Graphical representation of semen‐associated alterations at the female genital mucosa. (a) An optimal vaginal environment in the absence of semen exposure. Here, the vaginal microbiome is dominated by Lactobacillus, few cytokines and immune cells are present at the FGT, and the vaginal epithelial barrier is intact. (b) In this study, recent semen exposure <2 days before genital sampling and higher YcDNA concentrations were associated with elevated concentrations of several cytokines, MMPs/TIMPs, BV‐associated microbes and HIV target cell recruitment at the female genital mucosa compared to no semen exposure within 15 days. (c) In comparison, semen exposure within three to fifteen days was only associated with moderate alterations in cervicovaginal cytokine concentrations and increased detection of P. bivia compared to no semen exposure within 15 days.

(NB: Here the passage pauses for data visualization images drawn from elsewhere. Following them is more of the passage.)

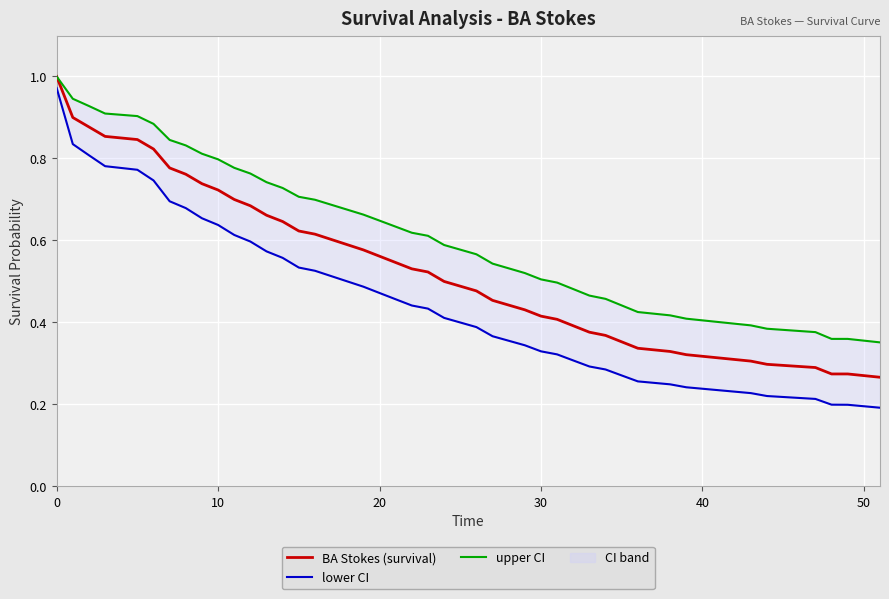

What is the highest value of the BA Stokes (survival) series?

1.0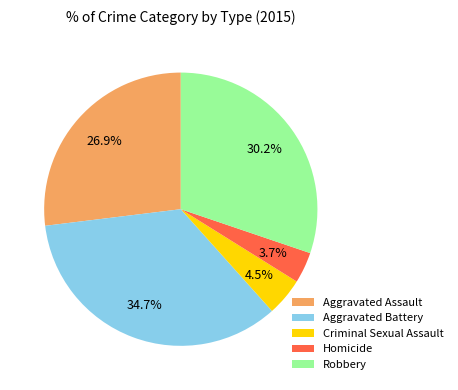

What is the ratio of the value at Criminal Sexual Assault to the value at Aggravated Assault?

0.2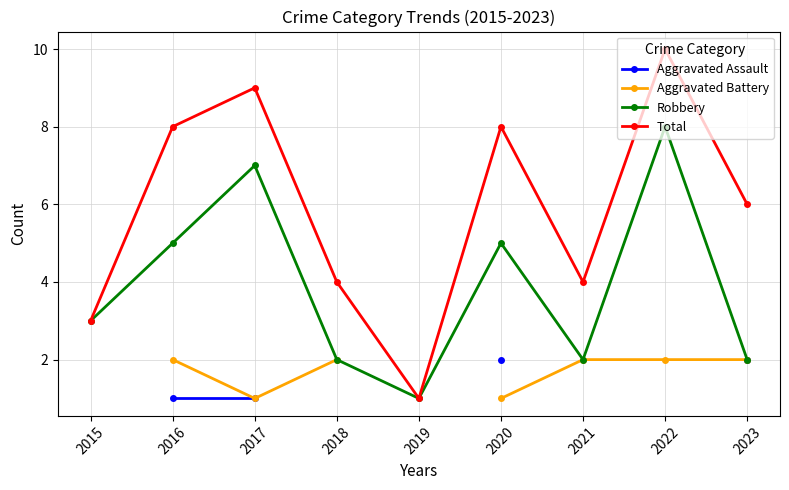

The value of Total at 2020 is 8. True or false?

True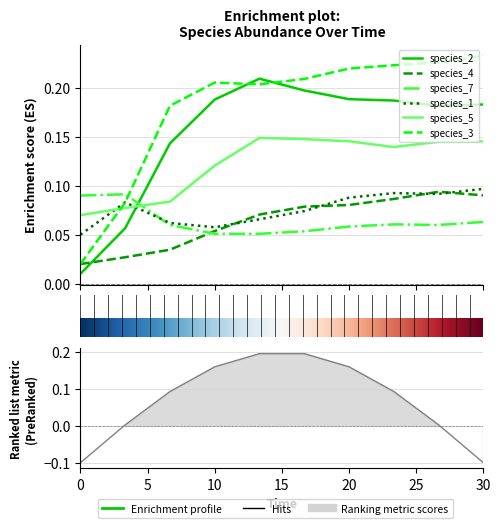

List the series in order of their peak value, highest first.

species_3, species_2, species_5, species_1, species_4, species_7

BVAB2, bacterial vaginosis‐associated bacterium 2; G. vaginalis, Gardnerella vaginalis; HIV, human immunodeficiency virus; IL‐6, interleukin‐6; IP‐10, interferon gamma‐induced protein‐10; MMP, matrix metalloproteinase; P. bivia, Prevotella bivia; PSA, prostate‐specific antigen; RANTES, regulated on activation, normal T cell expressed and secreted; TIMP, tissue inhibitor of metalloproteinases; TNF‐α, tumour necrosis factor‐alpha; YcDNA, Y‐chromosome DNA.